Reil consolidated his power with Metis and Plains Indians. With the help of his friend and able soldier, Gabriel Dumont, the Metis began military training. Prime Minister Sir John A. Macdonald heard of this military build up and training among the Metis. He wanted to send Canadian soldiers by train to Saskatchewan to stop the Metis. However, the transcontinental railway had to be finished before his plan could be implemented. The Canadian government scrambled for funding and, in frigid winter temperatures, the tracks were completed.

Before the Canadian soldiers could arrive to stop the Metis' uprising, Reil made his first move. The NWMP, which was the only law enforcing body in Saskatchewan, met Reil and his army at Duck Lake. Several Mounties were killed and the NWMP were forced to retreat.

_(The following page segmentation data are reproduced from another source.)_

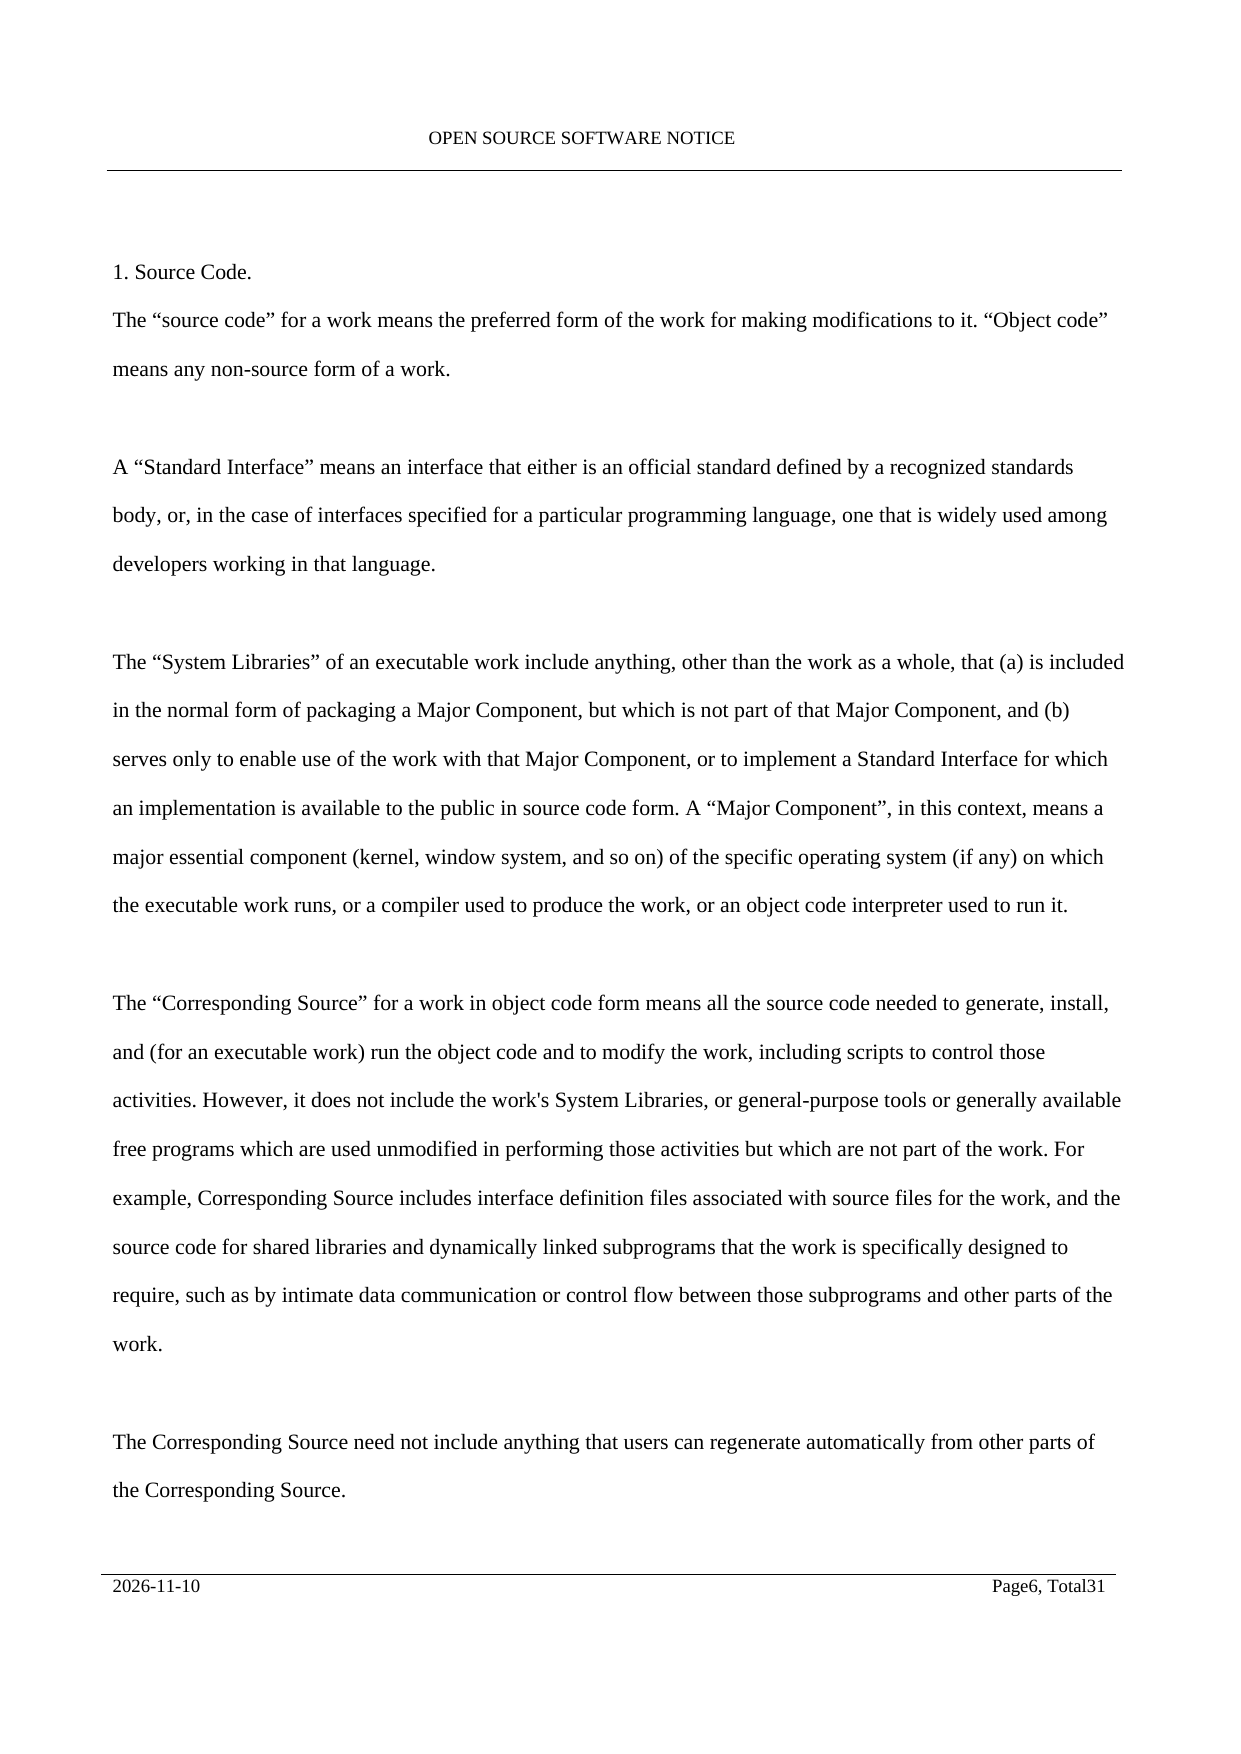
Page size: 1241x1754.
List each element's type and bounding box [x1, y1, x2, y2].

text [112, 206, 1128, 1506]
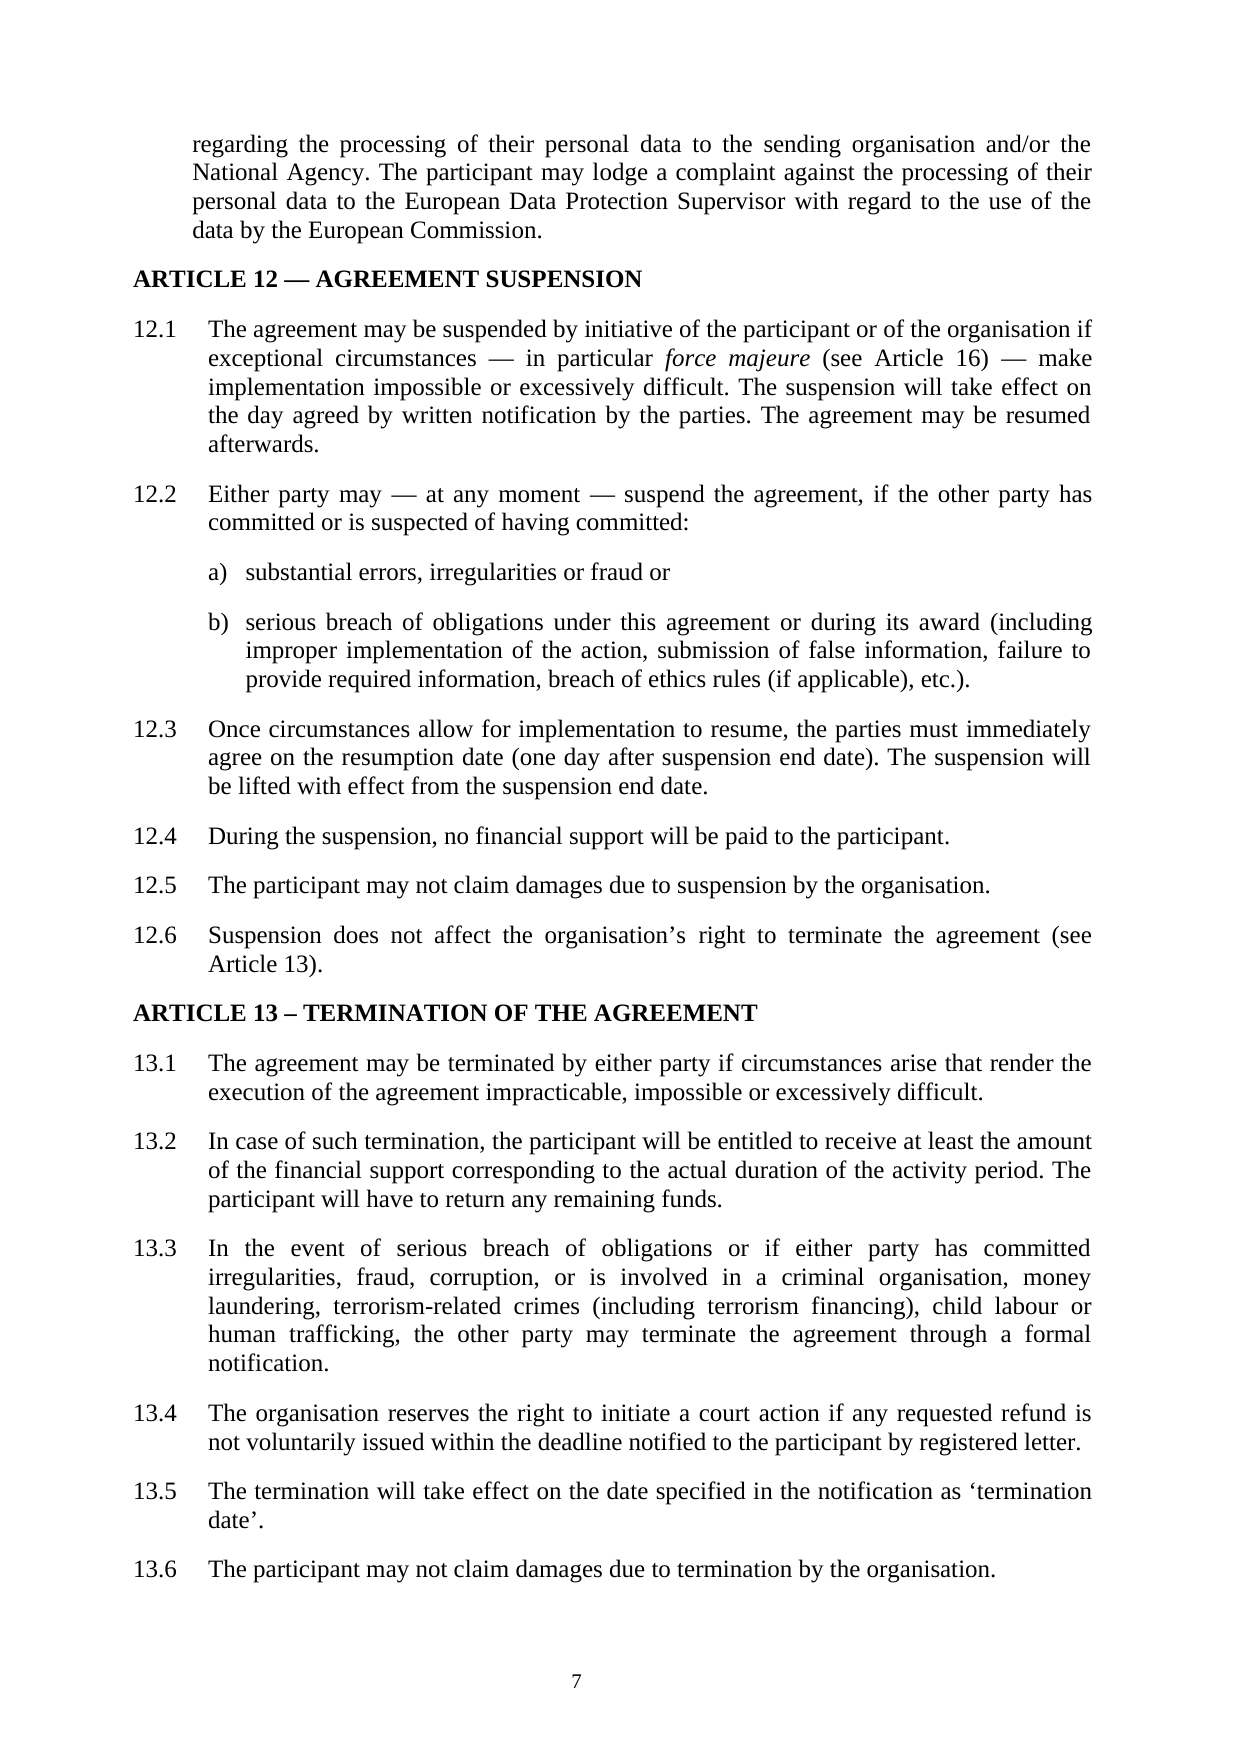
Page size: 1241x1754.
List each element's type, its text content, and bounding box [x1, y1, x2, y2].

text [133, 129, 1092, 244]
text 12.2 Either party may — at any moment — suspend the agreement, if the other party has committed or is suspected of having committed: [133, 479, 1092, 536]
list substantial errors, irregularities or fraud or [208, 557, 1092, 586]
text 13.6 The participant may not claim damages due to termination by the organisation. [133, 1554, 1092, 1583]
text 12.3 Once circumstances allow for implementation to resume, the parties must immediately agree on the resumption date (one day after suspension end date). The suspension will be lifted with effect from the suspension end date. [133, 714, 1092, 800]
text 13.1 The agreement may be terminated by either party if circumstances arise that render the execution of the agreement impracticable, impossible or excessively difficult. [133, 1048, 1092, 1105]
text 12.1 The agreement may be suspended by initiative of the participant or of the organisation if exceptional circumstances — in particular force majeure (see Article 16) — make implementation impossible or excessively difficult. The suspension will take effect on the day agreed by written notification by the parties. The agreement may be resumed afterwards. [133, 314, 1092, 458]
text 13.5 The termination will take effect on the date specified in the notification as ‘termination date’. [133, 1476, 1092, 1534]
text 12.4 During the suspension, no financial support will be paid to the participant. [133, 821, 1092, 849]
subtitle ARTICLE 13 – TERMINATION OF THE AGREEMENT [133, 998, 1092, 1027]
subtitle ARTICLE 12 — AGREEMENT SUSPENSION [133, 264, 1092, 293]
list serious breach of obligations under this agreement or during its award (including improper implementation of the action, submission of false information, failure to provide required information, breach of ethics rules (if applicable), etc.). [208, 607, 1092, 693]
text 13.2 In case of such termination, the participant will be entitled to receive at least the amount of the financial support corresponding to the actual duration of the activity period. The participant will have to return any remaining funds. [133, 1126, 1092, 1212]
text 12.5 The participant may not claim damages due to suspension by the organisation. [133, 870, 1092, 899]
text 13.4 The organisation reserves the right to initiate a court action if any requested refund is not voluntarily issued within the deadline notified to the participant by registered letter. [133, 1398, 1092, 1455]
text 12.6 Suspension does not affect the organisation’s right to terminate the agreement (see Article 13). [133, 920, 1092, 977]
text 13.3 In the event of serious breach of obligations or if either party has committed irregularities, fraud, corruption, or is involved in a criminal organisation, money laundering, terrorism-related crimes (including terrorism financing), child labour or human trafficking, the other party may terminate the agreement through a formal notification. [133, 1233, 1092, 1377]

Major General Fredrick Middleton and his Canadian soldiers finally made it to Saskatchewan and began their advance toward Batoche, Reil's capital. The Metis eluded the Canadians for a while, but the small Metis forces were no match for the larger army. Finally, on May 15, 1885, Reil surrendered, hoping to continue to fight for the Metis in court.

The leaders of the North West Rebellion were tried in the capital city of Regina. Reil soon discovered that resentment against him for the execution of Scott had not died down over the years. A jury made up of all English-speaking people was chosen to try Reil. The French-Canadians protested, but to not avail. Reil was found guilty of High Treason and was sentenced to death for taking up arms against Canada.

On November 16, 1885, Louis Reil was hanged in Regina. He became a martyr for the lost cause of Metis self-determination. Despite his fight to help the Metis preserve their homes and way of life, they were ultimately defeated.